--- Dataset extract Enclosed Below ---

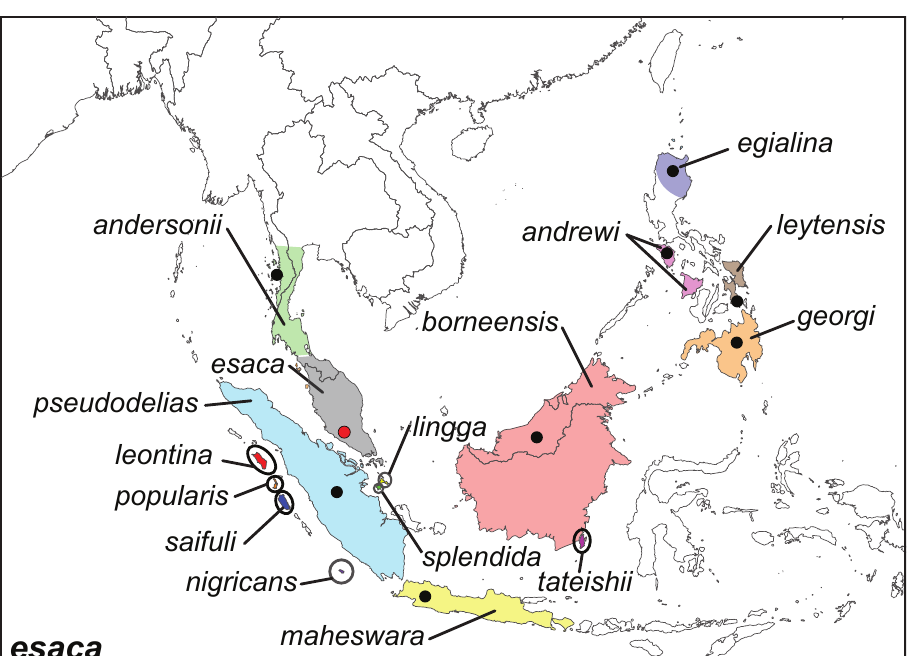
Figure 30. Distribution map of Elymnias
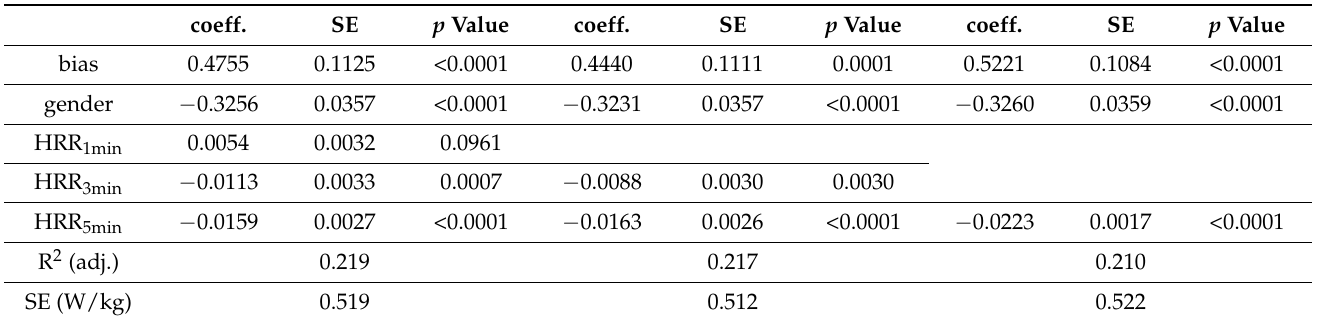
Table 2. Multiple linear regressions of weight-related performance at IAT in W/kg using gender (m = 0, f = 1) and HRR values after 1, 3, and 5 min.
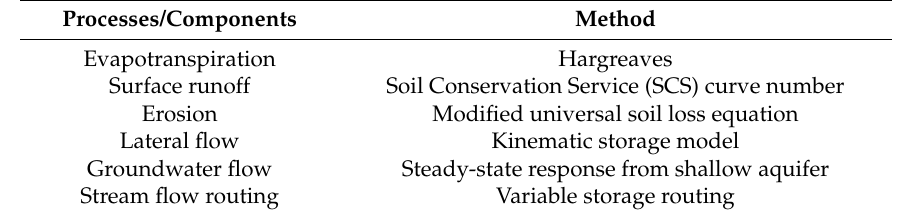
Table 3. Soil and Water Assessment Tool (SWAT) processes used in the study.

--- End of Enclosed Dataset extract ---

__Your task__: Leave every picture out and write out exactly the lines from the line with "Table 2. Multiple" through the last line of the material.

__Answer section__:
Table 2. Multiple linear regressions of weight-related performance at IAT in W/kg using gender (m = 0, f = 1) and HRR values after 1, 3, and 5 min.
Table 3. Soil and Water Assessment Tool (SWAT) processes used in the study.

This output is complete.